It should not be left on the car for more than maximum 15 min. (that is the same for most Swissvax waxes) They have done some research on this, and if you leave it longer, too much of the wax will dry up, and it will not leave as much as it should on the paint.

So wax on the car for 10-15 min, buff it off, and leave the car without touching the pain, for 3 hours.


----------



## Billio (Oct 29, 2013)

TCS said:


> It should not be left on the car for more than maximum 15 min. (that is the same for most Swissvax waxes) They have done some research on this, and if you leave it longer, too much of the wax will dry up, and it will not leave as much as it should on the paint.
> 
> So wax on the car for 10-15 min, buff it off, and leave the car without touching the pain, for 3 hours.


Not the case in my experience and I've applied it to over 50 vehicles now but if that's what Swissvax advise then fair enough.


----------



## Billio (Oct 29, 2013)

sm81 said:


> Not very economical then. Would imagine that should get about 35-40 layers of it.
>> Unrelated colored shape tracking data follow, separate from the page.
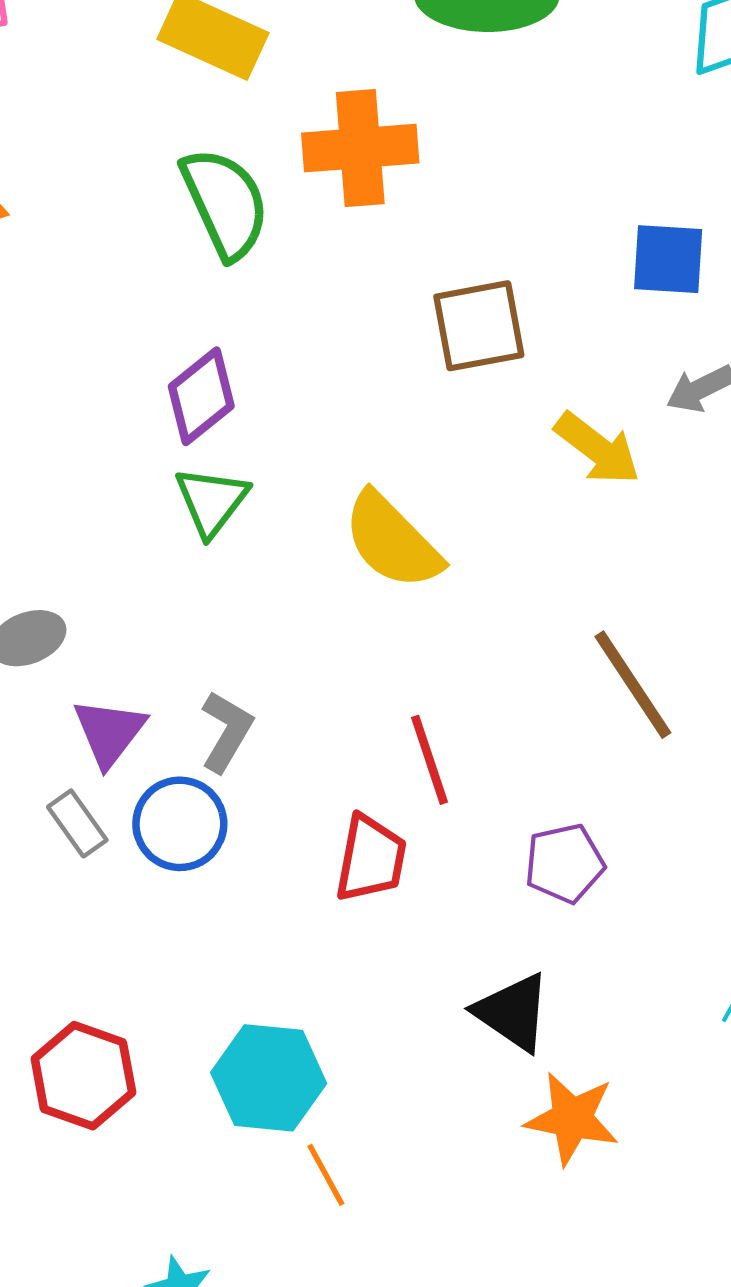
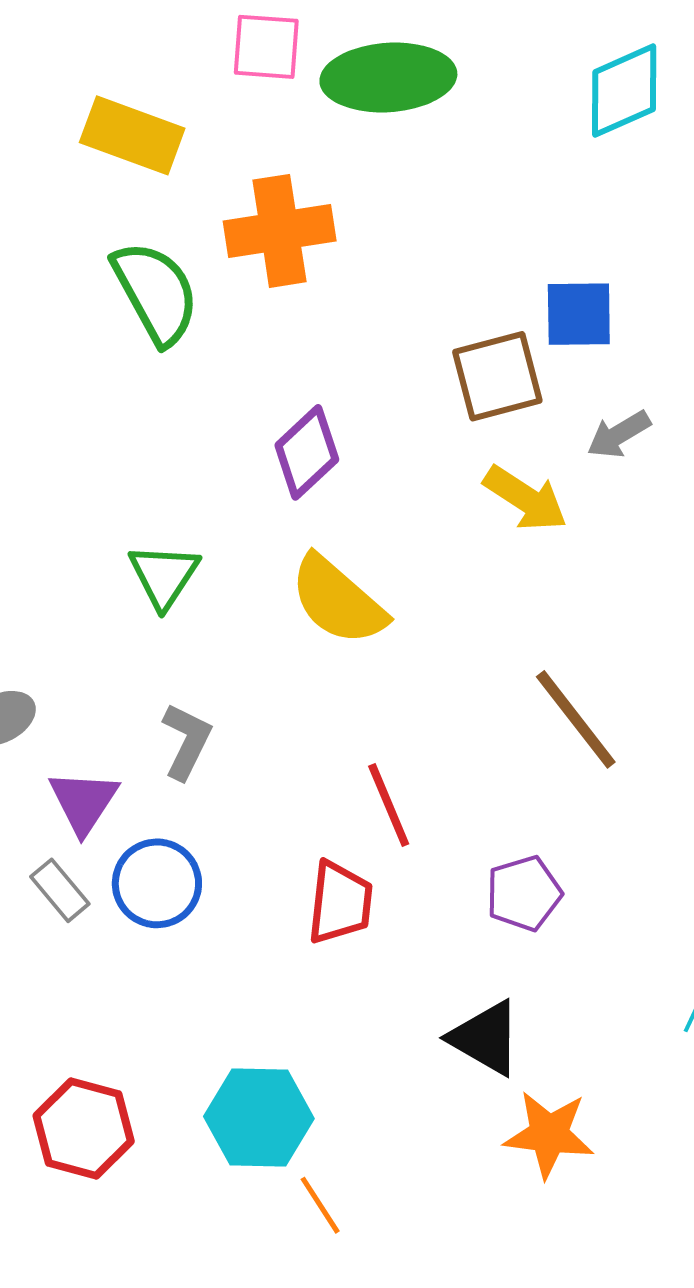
brown square: (479, 326) -> (497, 376), moved
purple diamond: (201, 396) -> (307, 452), moved
gray L-shape: (226, 731) -> (187, 741), moved

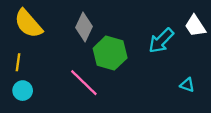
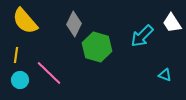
pink line: (84, 83) -> (49, 73), moved

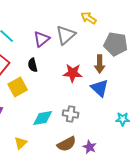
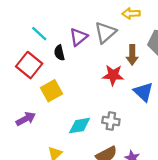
yellow arrow: (89, 18) -> (131, 13), turned -35
brown arrow: (100, 64) -> (132, 55), moved
black semicircle: (33, 65) -> (59, 53), moved

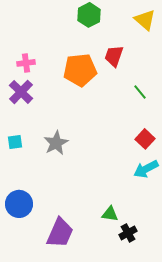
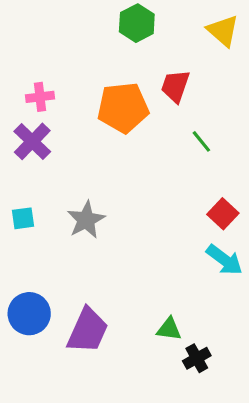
green line: (140, 92) -> (201, 141), moved
cyan arrow: (146, 169) -> (224, 260), turned -115
purple trapezoid: (60, 233) -> (88, 331), moved

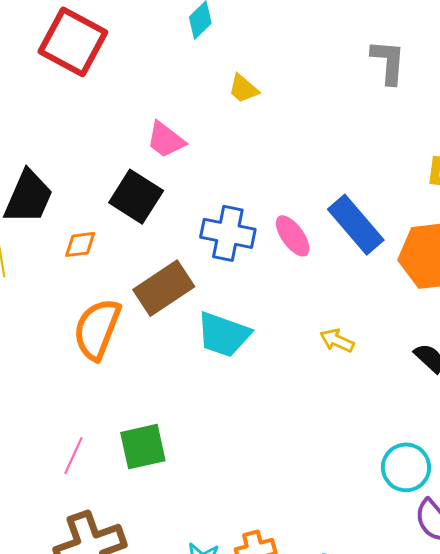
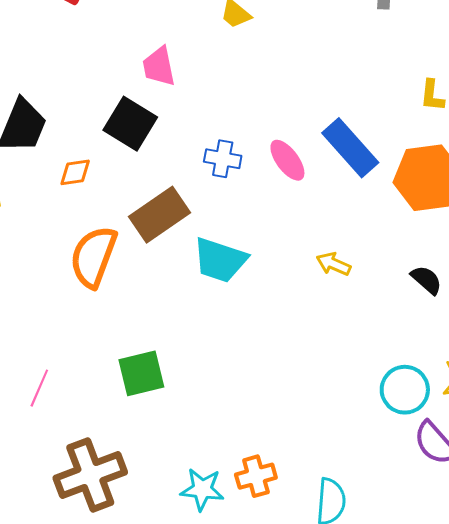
pink trapezoid: (166, 140) -> (159, 66), turned 42
blue cross: (228, 233) -> (223, 159), size x0.7
pink line: (73, 456) -> (39, 388), moved

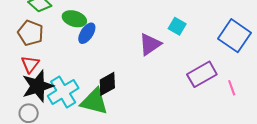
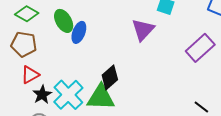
green ellipse: (74, 19) -> (64, 21), turned 55
red triangle: (30, 64) -> (30, 75), turned 36
black star: (38, 86) -> (42, 95), size x0.6

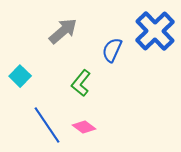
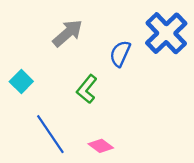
pink diamond: (84, 127) -> (101, 146), moved

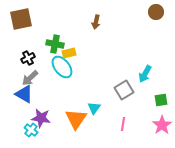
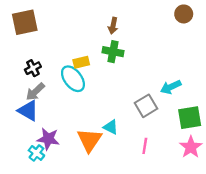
green cross: (55, 44) -> (113, 52), moved
cyan arrow: (145, 74) -> (171, 87), turned 36
green square: (161, 100) -> (190, 118), size x1.5
cyan triangle: (94, 108) -> (111, 127), turned -40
Why it "need"all those products prior to wax?


"all those products prior to wax" are standard and necessary prep.....you don't have to splash out on the Swissvax versions though but it's only natural that they push their own products.


----------



## Billio (Oct 29, 2013)

For anyone interested....Utopia is now available to purchase in the UK:

http://www.swissvax.co.uk/product_detail/wax_products/utopia_2

bit pricey though.....i sold way too cheap ;-)


----------